SJZ, Member, New York Bar / FreeAdvice Contributing Attorney

Answered 2 years ago | Contributor

1) Whether you can force the sale you signed up to go through so you can be paid depends on what the papers said: did they require all three of your to agree to the sale before it would happen? Or did it guaranty you payment for your interest even if one or both of your siblings did not go along? We can't answer this question for you definitely, because it depends 100% on what the papers said.
2) You can't force your cousin to pay rent: any owner of the home--and you write that your aunt is a 1/3 owner--has the right to let any person(s) she wants occupy the house rent free. You, as part owner, could therefore move in, or move friends in, and your aunt and her daughter could not keep you out.

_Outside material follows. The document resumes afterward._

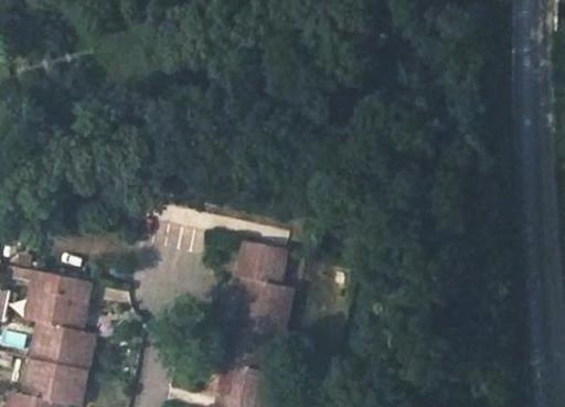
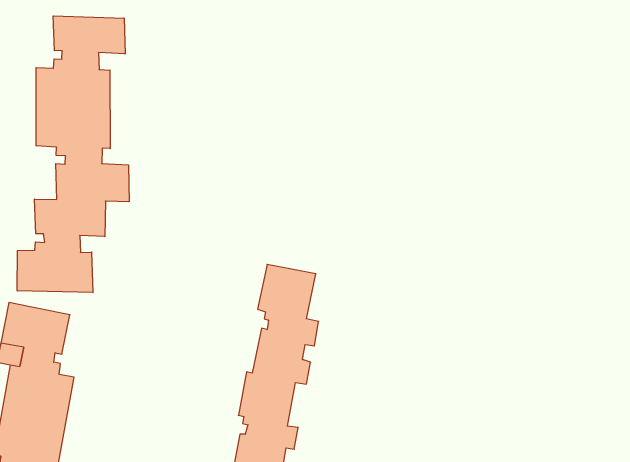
building: none -> [17,16,129,293]

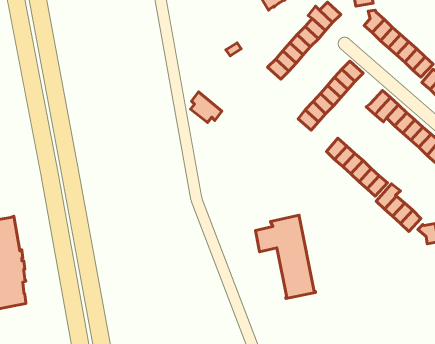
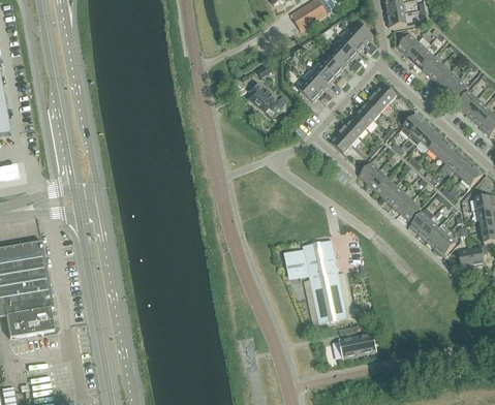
building: [190,92,222,122] -> [247,81,279,112]
building: none -> [338,333,376,359]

3) If the papers don't give you an enforceable right to a sale now and you are tired of the situation, you could bring a type of legal action (lawsuit) traditionally called an action "for ejectment" (though your state may have a different name for it). In this action, when the owners of real estate cannot agree as to what to do with it, one of them can ask the court for an order requiring that property be sold and the proceeds, after paying costs of sale and paying off any mortgages, liens, HELOCs, etc., be divided among the owners. If you want to explore this kind of legal action, consult with a real estate attorney.